- Associated Press - Sunday, November 20, 2016

PRESQUE ISLE, Mich. (AP) - There is one thing Dawn Rose learned from a project where she made 1,000 origami paper cranes in one year.

“The one thing I took home is, if it’s something you truly want to do, you will make the time for it,” Rose said. “Whether it’s volunteering, friends, exercise.”

The Alpena News (https://bit.ly/2fSD8QE ) reported that Rose began the project at the end of December after a little bit of cabin fever began.

Once they were completed, the cranes were placed on display at the Presque Isle District Library, Millersburg Branch.

“I was looking for a project for my granddaughters,” she said. “I saw an origami 365 day calendar. I started playing around from that.”

As she continued to experiment with the origami, she thought to herself, “I need to keep doing this.”

“All the negativity from the campaign was really starting to get to me,” Rose said. “So I started to play around with 32 cranes.”

Rose then read a book called “Sadako and a Thousand Paper Cranes.”

In the book a young girl in Japan contracts leukemia after the atomic bomb is dropped on the country.

Sadako then decides to fold 1,000 paper cranes in a year. People from all over Japan brought her paper to help finish the project.

Rose said there is a Japanese legend that said if someone makes 1,000 cranes in a year a wish will be granted. It is also supposed to teach dedication and focus.

Because of Sadako’s story, Rose decided to construct the 1,000 cranes in one year from paper she didn’t purchase directly.

The cranes are made from many different paper items. They are made of gum wrappers, food labels, maps, lotto tickets, scratch off tickets, letters Rose never sent, and more.

There are also cranes with deeper personal meanings.

“I had a friend, Bob Mawn, who died and I used his obituary,” Rose said. “He loved birds and so I put his obit on the wing of the crane so you can see his name and birthdate.”

To fold the cranes Rose never used utensils, only her hands. The hardest material to fold was a piece of gold tinfoil given to her from a friend. She said it was an unforgiving material.

“I set out to make the cranes I figured I would set the goal of three cranes a day,” she said. “Which quickly dissolved, summer is busy. However, it’s meditative and relaxing. I often would call my mother and talk to her while I made cranes. As the project grew people asked me questions and brought me paper.”

As she continued there were some laments from family, she said.
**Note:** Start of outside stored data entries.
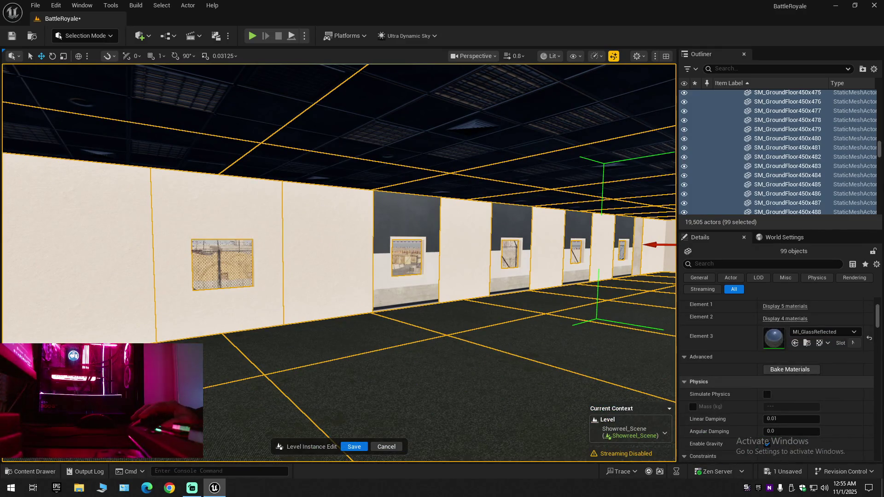
{"action": "left_click", "coordinate": [36, 472]}
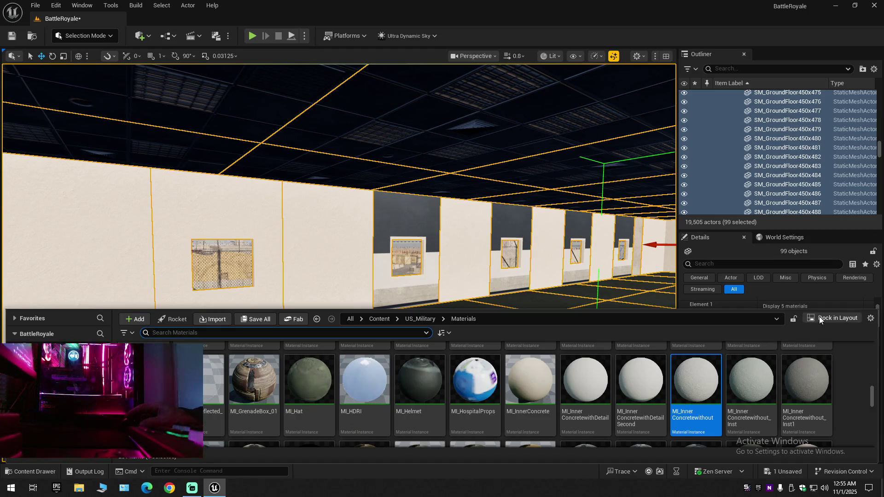
{"action": "left_click", "coordinate": [818, 318]}
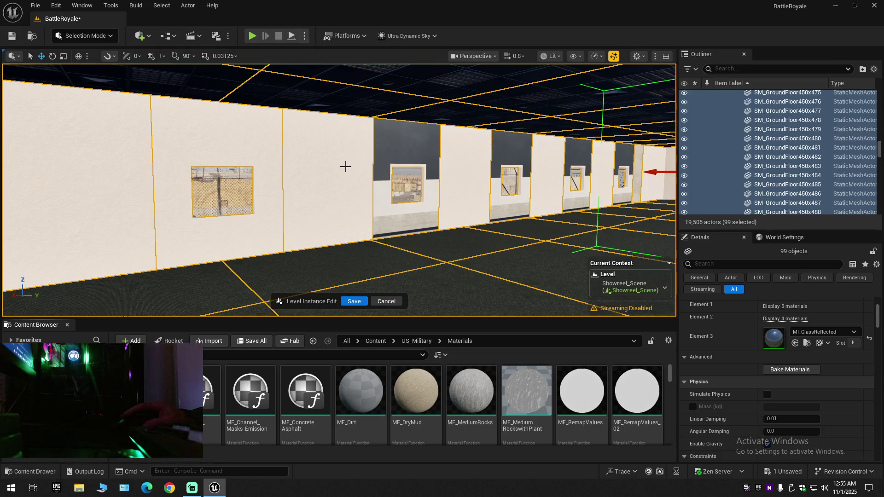
- Expand Element 2, find MI_InnerConcretewithout, and apply it to the next dark wall panel
{"action": "left_click", "coordinate": [785, 319]}
{"action": "scroll", "coordinate": [799, 383], "scroll_direction": "down", "scroll_amount": 1}
{"action": "left_click", "coordinate": [807, 379]}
“My son would go to take the mayo out of the fridge and the label would be gone,” she said as she laughed. “So he would have to ask is this mayo or Miracle Whip?”

Sometimes she would use the labels on cans in the pantry.

“I would forget what was in the can and so then what we were having for supper that night changed,” she said. There were many different variables to make the cranes; her eyesight, the paper or the arthritis in her hands.

“I did learn a lot about paper,” she said. “And I never did make a perfect crane.”

She said the hardest part about the whole project was when she would have to string the origami because different sized cranes needed different sized needles and string.

Library clerk Maria Lefebvre said the installation has been a popular sight at the library.

“I think they’re (people) in awe really,” Lefebvre said. “It amazes them.”

She said as she heard Rose talk about the project she can imagine how a whole string of cranes has a memory for Rose.

“This is kind of like a diary,” Rose said. “A diary of cranes.”

Rose has always had a deep interest in art and said when she is ready she has plans for all of the cranes.

“I’m going to use the cranes for an art project,” she said. “The birds will all be used as a garment for a statue of a woman. I will invite all the women I know over and we will then set that on fire.”

To see the cranes in person visit the library at 5561 Main St., Millersburg.